TEXT BLOCK
>>>
New Jersey Law Journal: NJ Supreme Court's Entire Controversy Doctrine Ruling - What Attorneys Need to Know

Litigation is full of surprises. Sometimes you win cases you thought you would lose. Sometimes you lose cases you thought you would win. And sometimes you encounter things you never learned or had reason to deal with in law school or in practice.  One of those rules (to many of us) is Fed. R. Civ. P. 39(c) – the advisory jury rule – which provides that “[i]n an action not triable of right by a jury, the court, on motion or on its own, may try an issue with an advisory jury.”  Don't worry.  You now have a short primer on advisory juries in federal court and won’t be blindsided if the issue comes up on short notice (and, actually, it may).1

What Is an Advisory Jury and When Can Courts Use it?

A district court may empanel an advisory jury to hear all or part of a case.  Its role is just that – advisory – and the district court is free to reject the verdict.  Mala v. Crown Bay Marina. Inc., 704 F.3d 239, 249 (3d Cir. 2013).  As long as the district court properly treats the verdict as nonbinding, the decision to empanel an advisory jury is virtually nonappealable.  See id. (finding no error given the limited nonbinding nature of advisory jury verdict); Wright & Miller, Federal Practice and Procedure, 9 Fed. Prac. & Proc. Civ. § 2335 (3d ed. 2020 update) (“[T]he district court’s exercise of this discretion is not reviewable.”).
<<<
Intrinsic matrix estimation data
>>>
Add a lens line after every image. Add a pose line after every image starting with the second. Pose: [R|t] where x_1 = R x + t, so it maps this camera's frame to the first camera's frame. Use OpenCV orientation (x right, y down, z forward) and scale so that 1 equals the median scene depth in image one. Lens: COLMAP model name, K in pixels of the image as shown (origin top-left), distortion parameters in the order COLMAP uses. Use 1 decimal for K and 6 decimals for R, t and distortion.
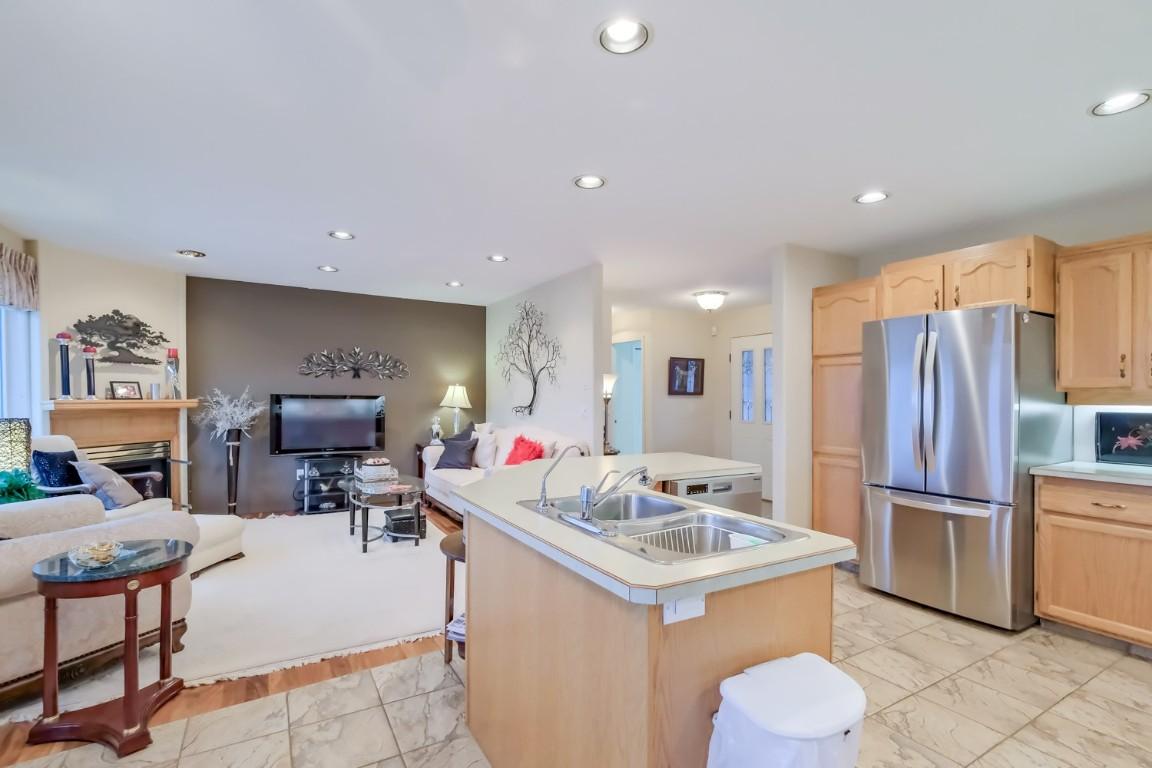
lens RADIAL K [[526.2, 0, 573.2], [0, 526.2, 403.2], [0, 0, 1]] dist [-0.000213, -0.000096]
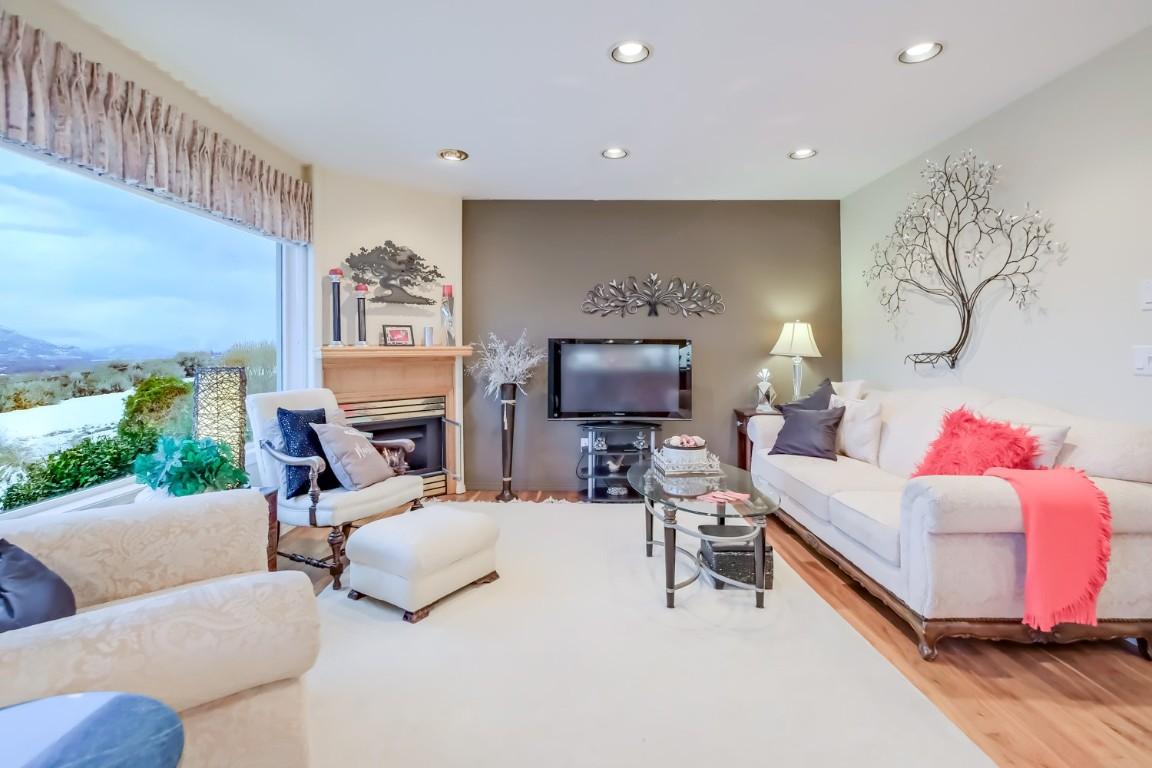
lens RADIAL K [[554.2, 0, 575.7], [0, 554.2, 350.2], [0, 0, 1]] dist [-0.002182, -0.001203]
pose [[0.865033, -0.008439, -0.501644, -0.147963], [0.003490, 0.999936, -0.010804, 0.009072], [0.501703, 0.007595, 0.865007, 0.348459]]
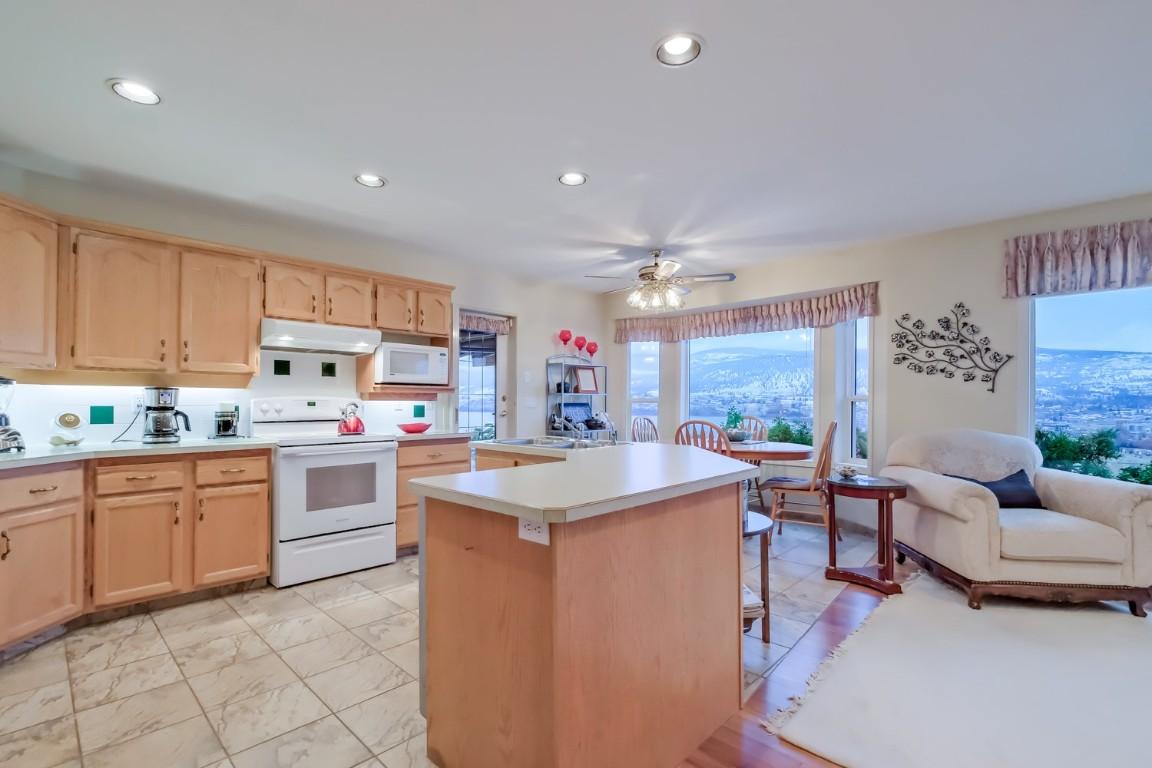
lens RADIAL K [[538.2, 0, 572.2], [0, 538.2, 401.1], [0, 0, 1]] dist [0.001460, 0.000464]
pose [[-0.959646, -0.008585, -0.281079, 0.205972], [-0.013252, 0.999804, 0.014708, 0.010295], [0.280897, 0.017840, -0.959572, 0.939105]]
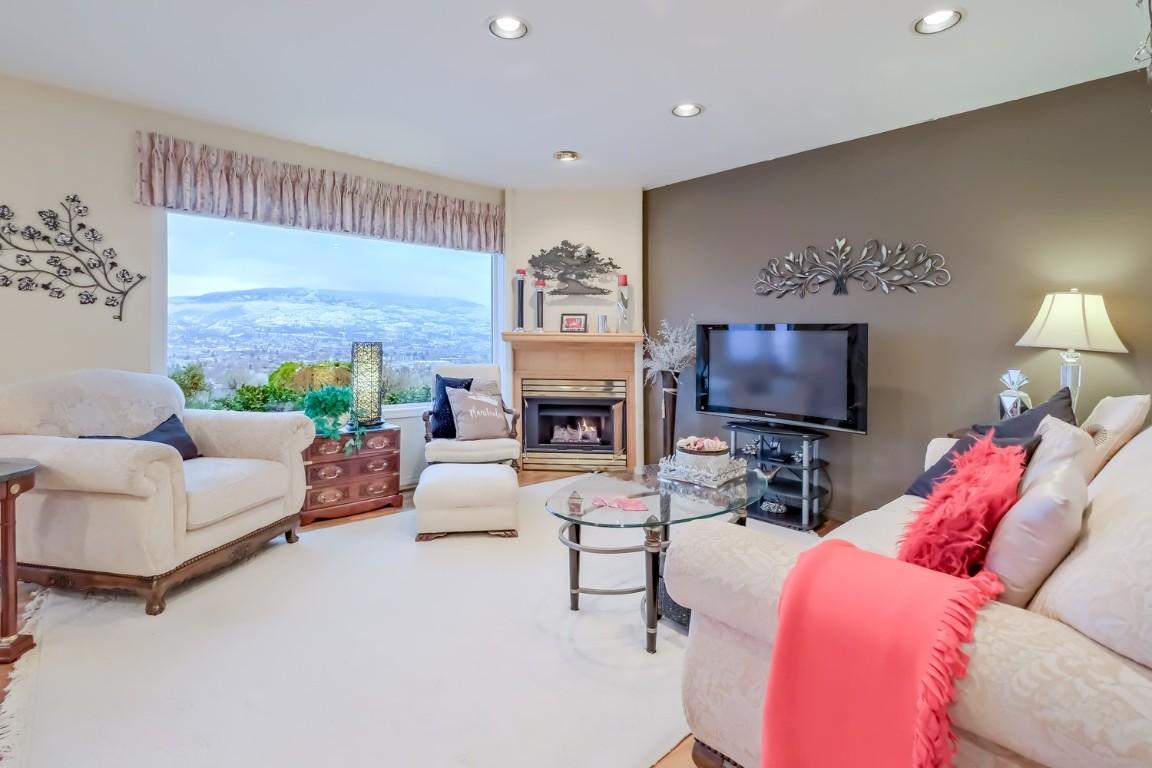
lens RADIAL K [[541.7, 0, 560.6], [0, 541.7, 345.0], [0, 0, 1]] dist [0.002720, 0.000591]
pose [[0.209096, 0.001242, -0.977894, 0.108579], [-0.024072, 0.999703, -0.003877, 0.019097], [0.977599, 0.024350, 0.209064, 0.722132]]
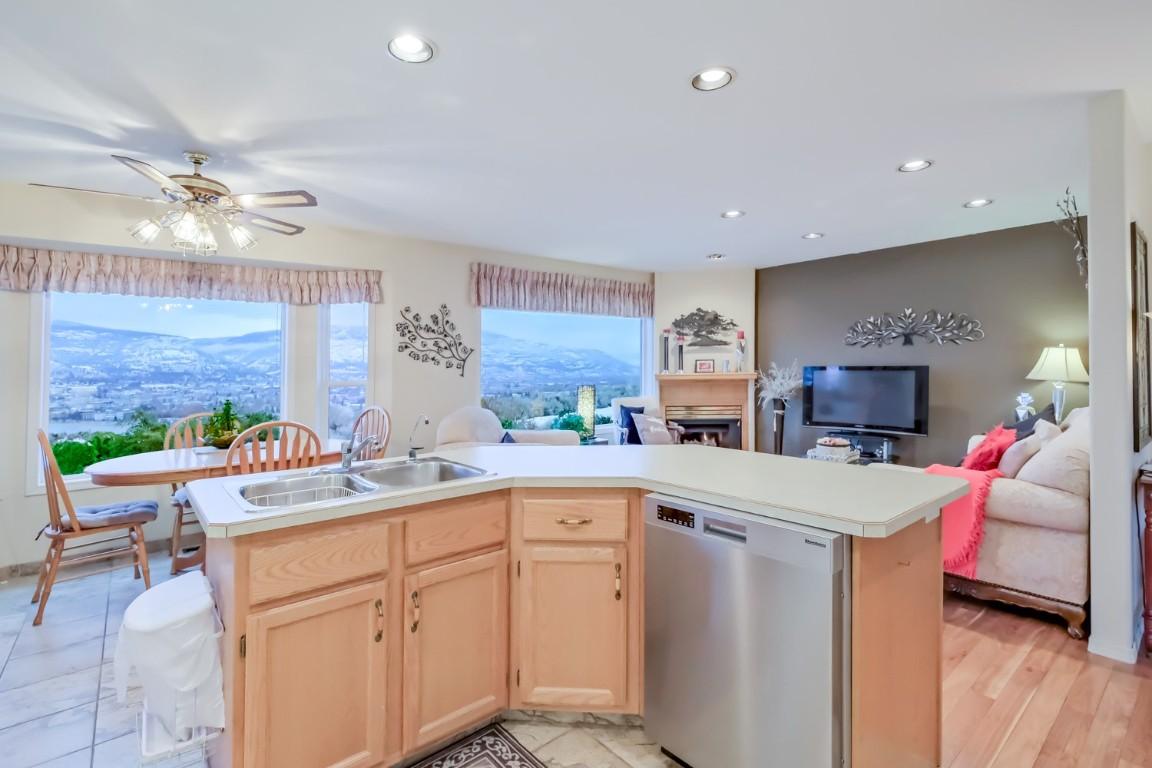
lens RADIAL K [[541.7, 0, 560.6], [0, 541.7, 345.0], [0, 0, 1]] dist [0.002720, 0.000591]
pose [[0.157466, -0.055965, -0.985937, 0.434793], [0.002536, 0.998412, -0.056268, -0.001095], [0.987521, 0.006359, 0.157358, 0.383367]]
<<<
PROBLEMS TO SOLVE
[1] Summarize the passage on advisory juries in two sentences.
[2] Retype the passage on advisory juries starting with "New Jersey Law" and going on through "Courts Use it?".
The entries have no role in this exercise.

ANSWERS FOR THE EXERCISE
[1] Fed. R. Civ. P. 39(c) allows a federal court, on motion or on its own, to try an issue with an advisory jury in an action not triable of right by a jury, and a district court may empanel such a jury to hear all or part of a case. Because the jury's role is only advisory, the court is free to reject its verdict, and as long as the court treats that verdict as nonbinding, the decision to empanel an advisory jury is virtually nonappealable.

[2]
New Jersey Law Journal: NJ Supreme Court's Entire Controversy Doctrine Ruling - What Attorneys Need to Know

Litigation is full of surprises. Sometimes you win cases you thought you would lose. Sometimes you lose cases you thought you would win. And sometimes you encounter things you never learned or had reason to deal with in law school or in practice.  One of those rules (to many of us) is Fed. R. Civ. P. 39(c) – the advisory jury rule – which provides that “[i]n an action not triable of right by a jury, the court, on motion or on its own, may try an issue with an advisory jury.”  Don't worry.  You now have a short primer on advisory juries in federal court and won’t be blindsided if the issue comes up on short notice (and, actually, it may).1

What Is an Advisory Jury and When Can Courts Use it?